From its opening scene, C.O.G. gets the distinctive Sedaris voice down cold: a little provocative, a little profane, a lot funny. The story follows Samuel (Jonathan Groff), the Sedaris surrogate, as he goes to Oregon after graduation to pick apples and work with his hands: “I’m going off the radar for a while,” he explains. “It’s going to be amazing.” It certainly isn’t predictable, and Alvarez nimbly navigates the story’s shifts between comic and dramatic beats while capturing the author’s carefully cultivated persona: smart but sometimes snobbish, wise yet often foolish, capable of both telling the joke and being the butt of it.
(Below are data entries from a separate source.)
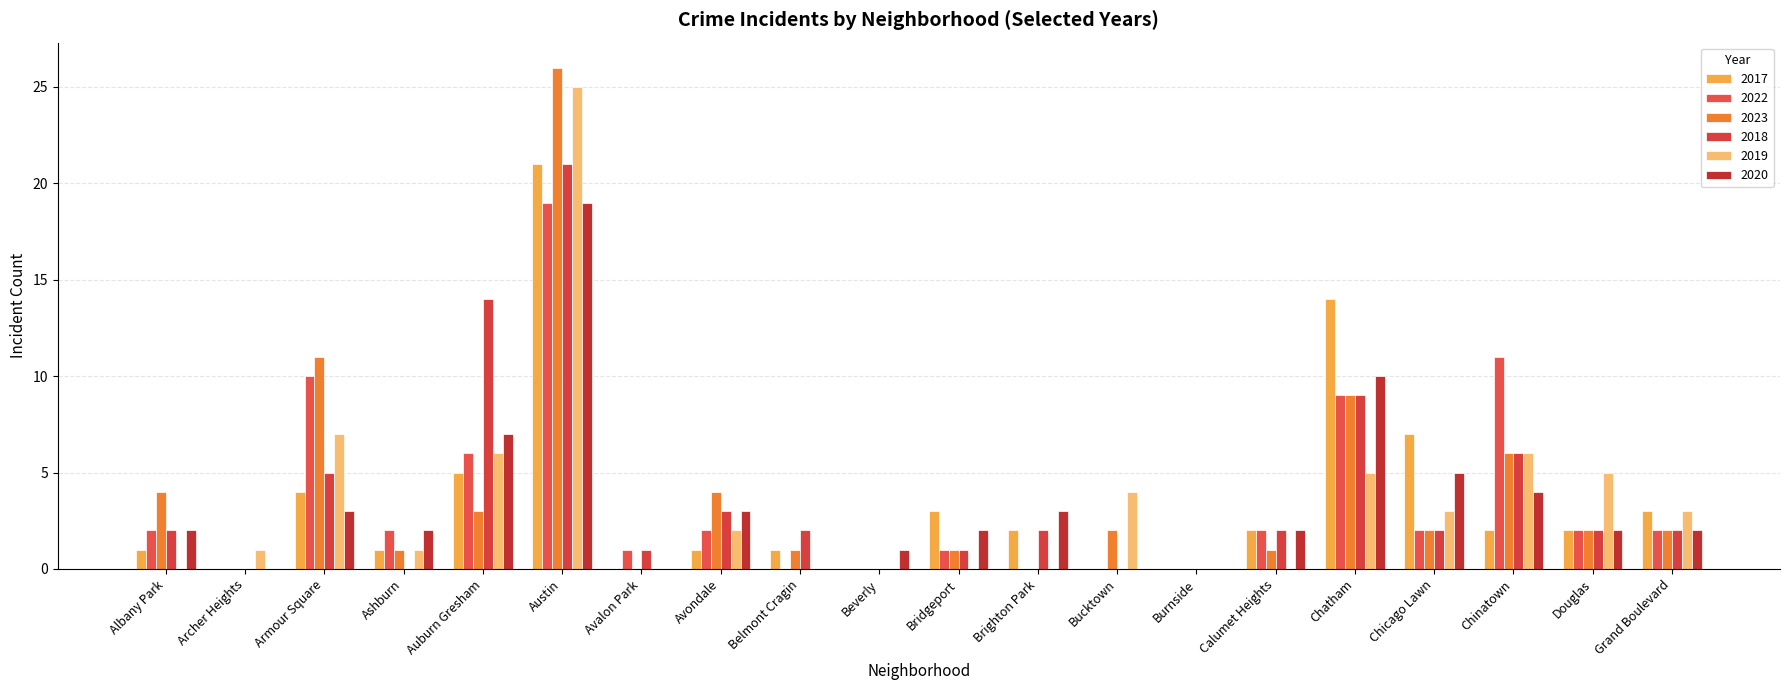

Reading right to left, what are all the values shown in this chart?

2017: Grand Boulevard=3	Douglas=2	Chinatown=2	Chicago Lawn=7	Chatham=14	Calumet Heights=2	Burnside=0	Bucktown=0	Brighton Park=2	Bridgeport=3	Beverly=0	Belmont Cragin=1	Avondale=1	Avalon Park=0	Austin=21	Auburn Gresham=5	Ashburn=1	Armour Square=4	Archer Heights=0	Albany Park=1
2022: Grand Boulevard=2	Douglas=2	Chinatown=11	Chicago Lawn=2	Chatham=9	Calumet Heights=2	Burnside=0	Bucktown=0	Brighton Park=0	Bridgeport=1	Beverly=0	Belmont Cragin=0	Avondale=2	Avalon Park=1	Austin=19	Auburn Gresham=6	Ashburn=2	Armour Square=10	Archer Heights=0	Albany Park=2
2023: Grand Boulevard=2	Douglas=2	Chinatown=6	Chicago Lawn=2	Chatham=9	Calumet Heights=1	Burnside=0	Bucktown=2	Brighton Park=0	Bridgeport=1	Beverly=0	Belmont Cragin=1	Avondale=4	Avalon Park=0	Austin=26	Auburn Gresham=3	Ashburn=1	Armour Square=11	Archer Heights=0	Albany Park=4
2018: Grand Boulevard=2	Douglas=2	Chinatown=6	Chicago Lawn=2	Chatham=9	Calumet Heights=2	Burnside=0	Bucktown=0	Brighton Park=2	Bridgeport=1	Beverly=0	Belmont Cragin=2	Avondale=3	Avalon Park=1	Austin=21	Auburn Gresham=14	Ashburn=0	Armour Square=5	Archer Heights=0	Albany Park=2
2019: Grand Boulevard=3	Douglas=5	Chinatown=6	Chicago Lawn=3	Chatham=5	Calumet Heights=0	Burnside=0	Bucktown=4	Brighton Park=0	Bridgeport=0	Beverly=0	Belmont Cragin=0	Avondale=2	Avalon Park=0	Austin=25	Auburn Gresham=6	Ashburn=1	Armour Square=7	Archer Heights=1	Albany Park=0
2020: Grand Boulevard=2	Douglas=2	Chinatown=4	Chicago Lawn=5	Chatham=10	Calumet Heights=2	Burnside=0	Bucktown=0	Brighton Park=3	Bridgeport=2	Beverly=1	Belmont Cragin=0	Avondale=3	Avalon Park=0	Austin=19	Auburn Gresham=7	Ashburn=2	Armour Square=3	Archer Heights=0	Albany Park=2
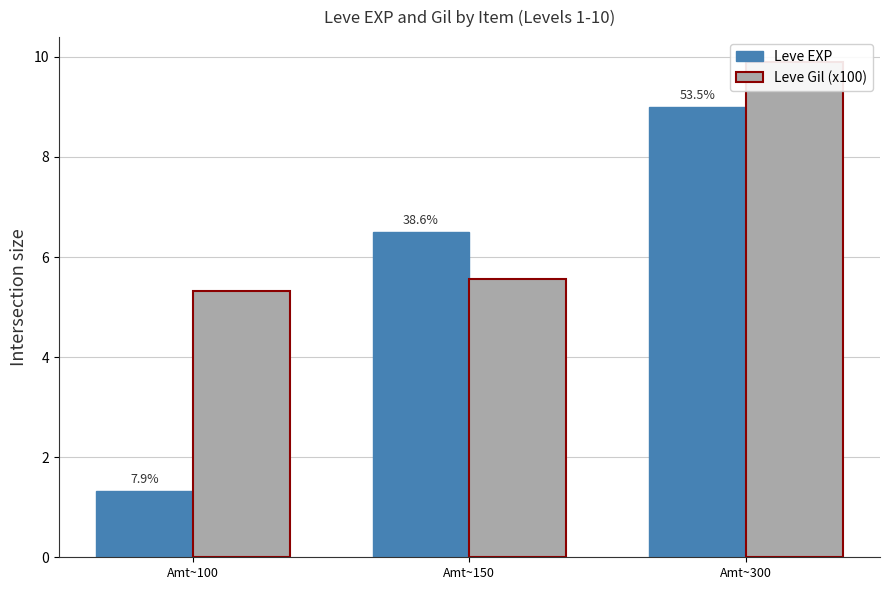

What is the minimum value shown in the chart?

1.3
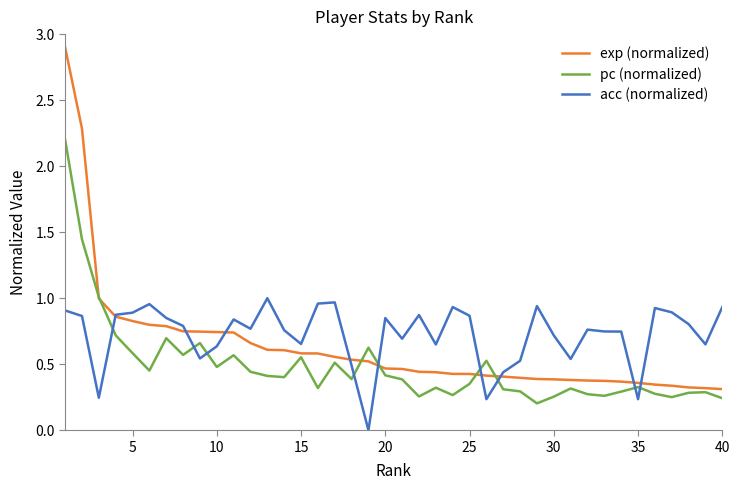

List the series in order of their peak value, highest first.

exp (normalized), pc (normalized), acc (normalized)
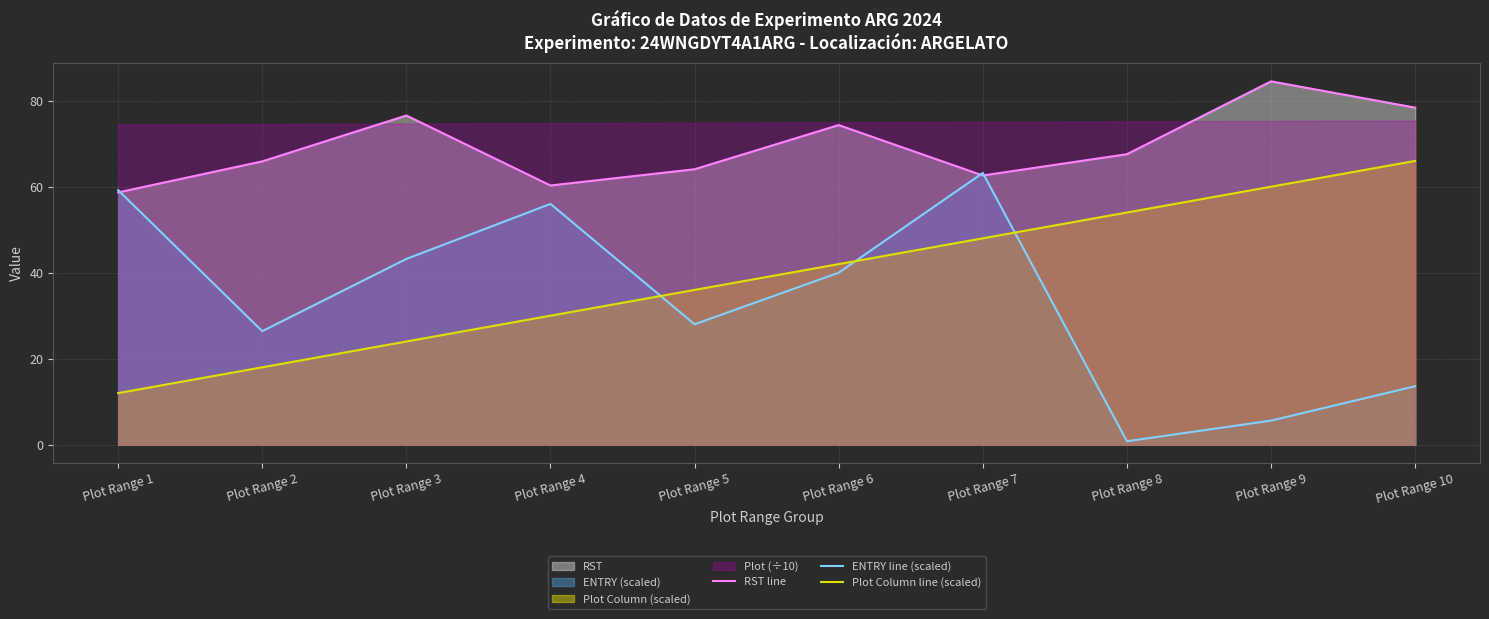

Reading left to right, extract all data points from this chart.

RST line: 58.7	65.9	76.6	60.3	64.1	74.3	62.6	67.6	84.5	78.4
ENTRY line (scaled): 59.2	26.4	43.2	56.0	28.0	40.0	63.2	0.8	5.6	13.6
Plot Column line (scaled): 12.0	18.0	24.0	30.0	36.0	42.0	48.0	54.0	60.0	66.0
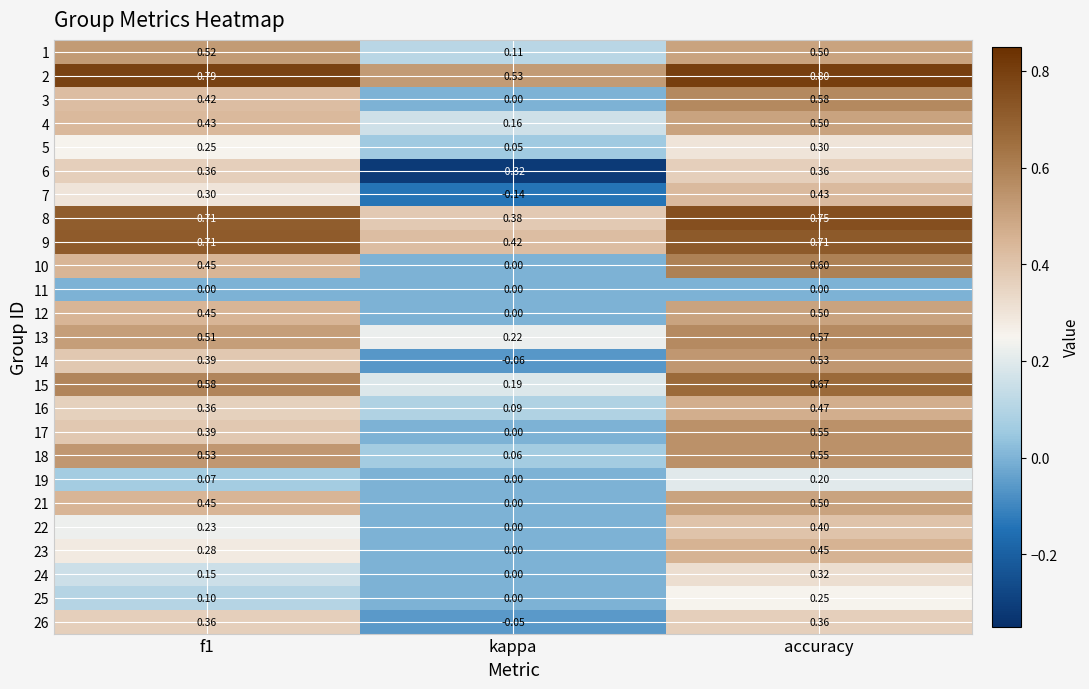

At which label does 17 reach its peak?

accuracy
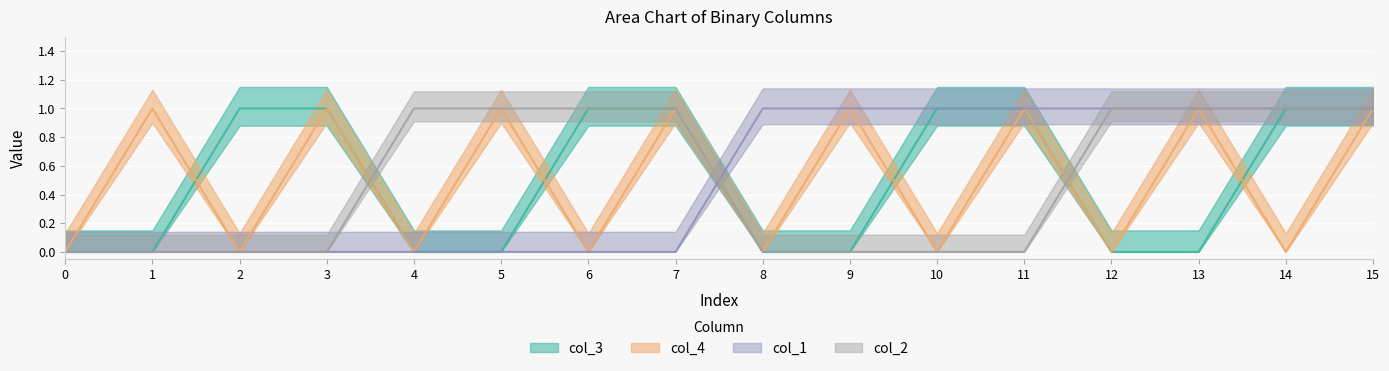

Rank the categories by col_1 value from lowest to highest.

0, 1, 2, 3, 4, 5, 6, 7, 8, 9, 10, 11, 12, 13, 14, 15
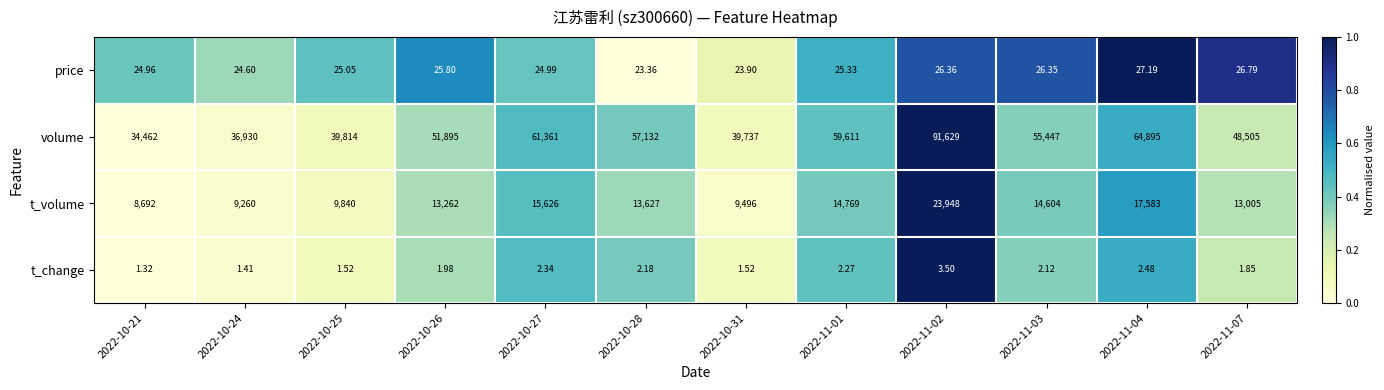

Which series has the largest range (max minus min)?

volume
It’s also richer than one might expect from a film based on a short story — because, at nearly 50 pages, it’s much longer than your average Sedaris essay. “It was written before I started going on lecture tours,” the author explained. “So I never would’ve written that story now, because I never write anything that’s over 11 pages, because that just takes more than half an hour to read. It’s just too long. My producer for my books on tape said, ‘Oh, we never recorded that, so why don’t we record this for the next book?’ And she gave me it to me, and I couldn’t believe how — I said, I’m not reading that. It just goes on and on and on and on.”

C.O.G. screens this week at the Sundance Film Festival.